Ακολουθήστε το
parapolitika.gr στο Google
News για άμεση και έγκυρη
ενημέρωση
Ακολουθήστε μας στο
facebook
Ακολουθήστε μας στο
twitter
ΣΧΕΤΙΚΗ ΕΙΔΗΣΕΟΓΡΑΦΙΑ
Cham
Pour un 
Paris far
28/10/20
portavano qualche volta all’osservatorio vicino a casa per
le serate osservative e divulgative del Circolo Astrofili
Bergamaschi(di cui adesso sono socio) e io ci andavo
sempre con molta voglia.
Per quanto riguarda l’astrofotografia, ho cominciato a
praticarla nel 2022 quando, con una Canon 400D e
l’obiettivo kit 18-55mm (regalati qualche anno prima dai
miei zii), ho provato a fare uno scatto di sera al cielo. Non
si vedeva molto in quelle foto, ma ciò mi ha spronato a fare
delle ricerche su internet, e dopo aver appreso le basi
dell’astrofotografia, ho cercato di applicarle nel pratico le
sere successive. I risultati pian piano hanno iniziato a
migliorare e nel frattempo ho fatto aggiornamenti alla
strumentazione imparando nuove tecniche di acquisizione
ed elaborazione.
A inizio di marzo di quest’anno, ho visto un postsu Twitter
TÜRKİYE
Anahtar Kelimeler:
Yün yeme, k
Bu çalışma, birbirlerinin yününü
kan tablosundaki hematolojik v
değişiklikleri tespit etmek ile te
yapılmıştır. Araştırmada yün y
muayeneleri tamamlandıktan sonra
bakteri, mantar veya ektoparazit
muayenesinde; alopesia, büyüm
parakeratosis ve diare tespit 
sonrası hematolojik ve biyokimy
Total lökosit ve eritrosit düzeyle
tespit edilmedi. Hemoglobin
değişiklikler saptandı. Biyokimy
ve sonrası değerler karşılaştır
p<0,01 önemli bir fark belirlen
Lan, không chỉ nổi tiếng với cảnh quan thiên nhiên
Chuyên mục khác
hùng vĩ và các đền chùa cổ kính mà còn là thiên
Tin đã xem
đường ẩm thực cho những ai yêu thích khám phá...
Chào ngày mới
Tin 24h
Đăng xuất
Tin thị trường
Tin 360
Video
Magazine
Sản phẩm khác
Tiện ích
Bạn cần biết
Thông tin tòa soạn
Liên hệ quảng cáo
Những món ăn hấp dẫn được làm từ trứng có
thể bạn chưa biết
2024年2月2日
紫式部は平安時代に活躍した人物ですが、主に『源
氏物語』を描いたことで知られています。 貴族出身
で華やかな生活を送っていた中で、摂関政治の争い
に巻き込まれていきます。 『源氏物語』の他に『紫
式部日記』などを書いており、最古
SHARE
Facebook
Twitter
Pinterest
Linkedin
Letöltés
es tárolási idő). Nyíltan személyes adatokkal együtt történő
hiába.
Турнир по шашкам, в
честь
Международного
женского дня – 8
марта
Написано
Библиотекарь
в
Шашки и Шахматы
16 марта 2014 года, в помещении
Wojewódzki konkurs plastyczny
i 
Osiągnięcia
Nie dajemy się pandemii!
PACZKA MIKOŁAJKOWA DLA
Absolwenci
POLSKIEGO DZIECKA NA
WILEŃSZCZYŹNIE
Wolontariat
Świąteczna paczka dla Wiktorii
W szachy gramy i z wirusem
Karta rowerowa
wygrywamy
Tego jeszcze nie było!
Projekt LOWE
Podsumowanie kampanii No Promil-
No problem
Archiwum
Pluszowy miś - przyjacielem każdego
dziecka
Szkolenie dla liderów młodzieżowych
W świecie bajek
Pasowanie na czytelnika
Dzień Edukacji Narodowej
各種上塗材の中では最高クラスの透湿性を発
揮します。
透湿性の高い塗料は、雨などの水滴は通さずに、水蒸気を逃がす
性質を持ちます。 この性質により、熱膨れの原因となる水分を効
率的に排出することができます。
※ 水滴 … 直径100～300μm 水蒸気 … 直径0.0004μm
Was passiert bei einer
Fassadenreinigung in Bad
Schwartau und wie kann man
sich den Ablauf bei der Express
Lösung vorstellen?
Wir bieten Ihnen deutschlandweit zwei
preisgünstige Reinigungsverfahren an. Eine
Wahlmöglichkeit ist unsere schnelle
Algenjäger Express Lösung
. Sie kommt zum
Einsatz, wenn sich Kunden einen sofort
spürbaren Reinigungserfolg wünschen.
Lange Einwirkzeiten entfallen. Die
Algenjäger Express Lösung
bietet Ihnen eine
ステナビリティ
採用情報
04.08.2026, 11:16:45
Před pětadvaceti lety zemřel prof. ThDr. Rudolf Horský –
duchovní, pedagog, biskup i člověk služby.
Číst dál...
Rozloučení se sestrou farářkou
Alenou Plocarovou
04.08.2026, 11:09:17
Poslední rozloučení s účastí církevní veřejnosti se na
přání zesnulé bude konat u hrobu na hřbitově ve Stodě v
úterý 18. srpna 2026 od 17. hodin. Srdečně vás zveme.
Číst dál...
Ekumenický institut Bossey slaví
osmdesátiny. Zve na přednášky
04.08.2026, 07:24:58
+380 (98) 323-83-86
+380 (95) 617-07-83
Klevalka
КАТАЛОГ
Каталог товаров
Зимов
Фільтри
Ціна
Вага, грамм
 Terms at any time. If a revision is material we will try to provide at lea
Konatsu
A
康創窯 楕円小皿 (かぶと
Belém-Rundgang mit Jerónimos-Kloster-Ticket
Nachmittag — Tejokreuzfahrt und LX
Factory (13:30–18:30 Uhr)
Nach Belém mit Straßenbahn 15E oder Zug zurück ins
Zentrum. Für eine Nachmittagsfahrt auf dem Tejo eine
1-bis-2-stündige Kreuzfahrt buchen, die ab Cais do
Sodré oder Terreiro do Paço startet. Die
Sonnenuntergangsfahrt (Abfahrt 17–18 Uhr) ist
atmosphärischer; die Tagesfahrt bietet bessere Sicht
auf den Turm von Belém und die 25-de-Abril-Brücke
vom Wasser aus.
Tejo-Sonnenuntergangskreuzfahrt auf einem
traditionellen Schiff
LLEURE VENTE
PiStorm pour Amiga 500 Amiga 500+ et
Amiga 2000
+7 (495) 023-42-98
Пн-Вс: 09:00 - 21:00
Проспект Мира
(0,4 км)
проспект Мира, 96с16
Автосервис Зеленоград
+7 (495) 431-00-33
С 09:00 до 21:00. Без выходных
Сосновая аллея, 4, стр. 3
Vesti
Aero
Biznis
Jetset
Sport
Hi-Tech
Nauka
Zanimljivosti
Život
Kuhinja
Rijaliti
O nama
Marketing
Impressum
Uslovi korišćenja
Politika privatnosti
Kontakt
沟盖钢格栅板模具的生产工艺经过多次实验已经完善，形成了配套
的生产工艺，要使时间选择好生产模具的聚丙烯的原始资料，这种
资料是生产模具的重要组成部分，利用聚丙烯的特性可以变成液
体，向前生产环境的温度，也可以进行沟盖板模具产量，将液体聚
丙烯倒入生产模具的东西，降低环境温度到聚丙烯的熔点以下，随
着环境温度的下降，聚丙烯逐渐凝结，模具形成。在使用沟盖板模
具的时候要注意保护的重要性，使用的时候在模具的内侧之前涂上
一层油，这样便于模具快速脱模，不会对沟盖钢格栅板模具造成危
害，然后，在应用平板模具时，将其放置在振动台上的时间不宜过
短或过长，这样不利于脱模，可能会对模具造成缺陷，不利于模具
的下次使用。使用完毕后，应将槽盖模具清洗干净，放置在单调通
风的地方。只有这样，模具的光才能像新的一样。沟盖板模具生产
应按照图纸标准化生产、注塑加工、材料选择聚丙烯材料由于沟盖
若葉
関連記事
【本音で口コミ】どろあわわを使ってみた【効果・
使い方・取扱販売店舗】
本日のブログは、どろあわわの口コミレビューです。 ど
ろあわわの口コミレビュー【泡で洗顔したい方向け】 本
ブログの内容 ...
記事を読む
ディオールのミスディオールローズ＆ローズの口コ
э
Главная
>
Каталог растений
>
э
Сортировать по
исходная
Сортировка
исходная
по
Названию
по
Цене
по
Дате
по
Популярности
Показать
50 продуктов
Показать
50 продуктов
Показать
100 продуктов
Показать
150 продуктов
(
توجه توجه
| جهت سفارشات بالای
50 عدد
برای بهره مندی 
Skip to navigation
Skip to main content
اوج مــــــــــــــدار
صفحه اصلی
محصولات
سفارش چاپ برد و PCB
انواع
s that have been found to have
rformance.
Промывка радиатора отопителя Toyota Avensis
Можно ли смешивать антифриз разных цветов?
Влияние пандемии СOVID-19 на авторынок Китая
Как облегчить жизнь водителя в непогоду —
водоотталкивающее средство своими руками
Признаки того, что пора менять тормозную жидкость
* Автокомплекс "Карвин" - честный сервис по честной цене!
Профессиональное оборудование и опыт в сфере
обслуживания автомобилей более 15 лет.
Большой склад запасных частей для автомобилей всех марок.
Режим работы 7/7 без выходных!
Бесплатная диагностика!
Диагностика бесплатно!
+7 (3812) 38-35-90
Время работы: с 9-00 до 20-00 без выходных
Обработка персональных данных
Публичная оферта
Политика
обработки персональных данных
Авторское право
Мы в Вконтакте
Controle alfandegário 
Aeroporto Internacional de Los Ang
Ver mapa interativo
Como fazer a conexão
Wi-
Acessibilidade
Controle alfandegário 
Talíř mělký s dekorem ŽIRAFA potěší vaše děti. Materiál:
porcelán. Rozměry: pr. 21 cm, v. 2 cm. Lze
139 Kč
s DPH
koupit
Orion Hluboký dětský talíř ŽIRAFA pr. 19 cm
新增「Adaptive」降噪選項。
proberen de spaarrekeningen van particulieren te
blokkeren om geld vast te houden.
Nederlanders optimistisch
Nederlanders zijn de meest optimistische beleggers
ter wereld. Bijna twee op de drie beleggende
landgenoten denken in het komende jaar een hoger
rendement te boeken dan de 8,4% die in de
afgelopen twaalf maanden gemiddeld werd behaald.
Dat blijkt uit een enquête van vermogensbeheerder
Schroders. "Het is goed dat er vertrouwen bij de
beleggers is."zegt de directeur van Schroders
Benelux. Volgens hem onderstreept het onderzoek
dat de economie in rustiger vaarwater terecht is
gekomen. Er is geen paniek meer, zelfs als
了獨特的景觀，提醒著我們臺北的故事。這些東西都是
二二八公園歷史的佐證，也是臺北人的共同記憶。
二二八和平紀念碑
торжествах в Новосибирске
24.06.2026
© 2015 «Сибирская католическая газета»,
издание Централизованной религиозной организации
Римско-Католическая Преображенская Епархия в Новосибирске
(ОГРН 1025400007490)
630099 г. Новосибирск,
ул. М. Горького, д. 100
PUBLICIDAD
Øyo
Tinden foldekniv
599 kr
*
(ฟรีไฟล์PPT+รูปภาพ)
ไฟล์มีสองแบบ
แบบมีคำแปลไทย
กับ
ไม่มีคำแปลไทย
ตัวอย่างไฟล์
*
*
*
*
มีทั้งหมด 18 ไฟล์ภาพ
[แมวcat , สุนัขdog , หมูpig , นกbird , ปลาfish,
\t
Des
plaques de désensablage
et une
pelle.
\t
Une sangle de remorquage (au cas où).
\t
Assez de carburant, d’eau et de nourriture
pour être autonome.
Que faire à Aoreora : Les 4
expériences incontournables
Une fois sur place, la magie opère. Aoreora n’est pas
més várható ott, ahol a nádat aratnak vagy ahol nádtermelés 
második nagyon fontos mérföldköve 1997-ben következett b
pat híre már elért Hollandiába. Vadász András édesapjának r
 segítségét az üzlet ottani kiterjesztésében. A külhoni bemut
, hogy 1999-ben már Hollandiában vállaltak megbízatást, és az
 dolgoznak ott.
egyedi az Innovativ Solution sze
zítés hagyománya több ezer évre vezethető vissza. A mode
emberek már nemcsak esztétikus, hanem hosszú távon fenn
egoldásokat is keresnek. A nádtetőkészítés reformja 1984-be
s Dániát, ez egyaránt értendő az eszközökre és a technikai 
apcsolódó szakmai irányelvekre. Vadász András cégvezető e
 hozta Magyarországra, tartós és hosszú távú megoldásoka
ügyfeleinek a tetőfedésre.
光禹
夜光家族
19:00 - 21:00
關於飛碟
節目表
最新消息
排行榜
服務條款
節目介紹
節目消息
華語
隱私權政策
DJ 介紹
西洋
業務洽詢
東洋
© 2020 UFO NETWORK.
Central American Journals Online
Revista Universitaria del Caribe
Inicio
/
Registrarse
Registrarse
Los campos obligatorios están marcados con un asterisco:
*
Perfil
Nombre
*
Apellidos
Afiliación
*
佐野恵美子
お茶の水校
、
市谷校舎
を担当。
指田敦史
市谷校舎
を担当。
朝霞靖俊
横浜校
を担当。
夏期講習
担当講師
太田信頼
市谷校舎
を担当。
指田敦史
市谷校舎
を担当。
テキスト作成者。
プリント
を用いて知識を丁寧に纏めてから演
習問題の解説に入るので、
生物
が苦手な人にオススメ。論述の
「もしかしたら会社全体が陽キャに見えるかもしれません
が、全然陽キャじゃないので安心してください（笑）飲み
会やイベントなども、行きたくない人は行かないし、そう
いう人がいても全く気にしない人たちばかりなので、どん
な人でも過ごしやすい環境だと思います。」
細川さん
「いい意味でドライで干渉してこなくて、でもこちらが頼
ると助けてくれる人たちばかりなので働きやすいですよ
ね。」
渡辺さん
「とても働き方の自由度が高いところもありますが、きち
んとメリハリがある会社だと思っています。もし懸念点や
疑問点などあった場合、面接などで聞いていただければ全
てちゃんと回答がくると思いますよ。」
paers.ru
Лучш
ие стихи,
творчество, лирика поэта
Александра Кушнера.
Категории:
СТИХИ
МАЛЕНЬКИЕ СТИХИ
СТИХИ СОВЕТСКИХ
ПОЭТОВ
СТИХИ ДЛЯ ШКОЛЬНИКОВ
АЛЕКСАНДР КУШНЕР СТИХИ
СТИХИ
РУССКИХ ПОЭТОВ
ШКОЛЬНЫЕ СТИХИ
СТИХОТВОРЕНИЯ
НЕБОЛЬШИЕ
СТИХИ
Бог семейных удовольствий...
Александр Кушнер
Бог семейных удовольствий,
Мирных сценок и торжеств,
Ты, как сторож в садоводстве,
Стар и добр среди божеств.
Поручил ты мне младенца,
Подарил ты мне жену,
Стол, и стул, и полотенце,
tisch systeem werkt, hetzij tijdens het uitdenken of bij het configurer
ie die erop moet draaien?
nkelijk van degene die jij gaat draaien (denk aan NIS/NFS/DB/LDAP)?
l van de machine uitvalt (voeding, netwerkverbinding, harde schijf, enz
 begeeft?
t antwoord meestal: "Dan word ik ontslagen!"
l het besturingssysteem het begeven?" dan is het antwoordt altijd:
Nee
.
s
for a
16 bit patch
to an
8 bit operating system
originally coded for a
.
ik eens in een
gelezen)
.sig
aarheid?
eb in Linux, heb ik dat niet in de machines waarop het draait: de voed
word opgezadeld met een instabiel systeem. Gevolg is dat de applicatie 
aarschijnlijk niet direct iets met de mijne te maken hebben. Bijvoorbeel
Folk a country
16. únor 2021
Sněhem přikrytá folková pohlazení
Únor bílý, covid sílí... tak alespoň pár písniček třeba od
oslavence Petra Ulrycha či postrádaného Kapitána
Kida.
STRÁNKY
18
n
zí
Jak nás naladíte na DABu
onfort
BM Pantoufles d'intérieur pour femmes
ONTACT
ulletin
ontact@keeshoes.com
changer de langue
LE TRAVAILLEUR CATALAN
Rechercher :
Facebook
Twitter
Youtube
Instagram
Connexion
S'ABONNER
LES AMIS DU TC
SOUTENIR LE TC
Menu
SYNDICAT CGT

= = =

- Task objective: Pull out every line of the rows above that contains the word "tespit".

- The answer:
değişiklikleri tespit etmek ile te
parakeratosis ve diare tespit 
tespit edilmedi. Hemoglobin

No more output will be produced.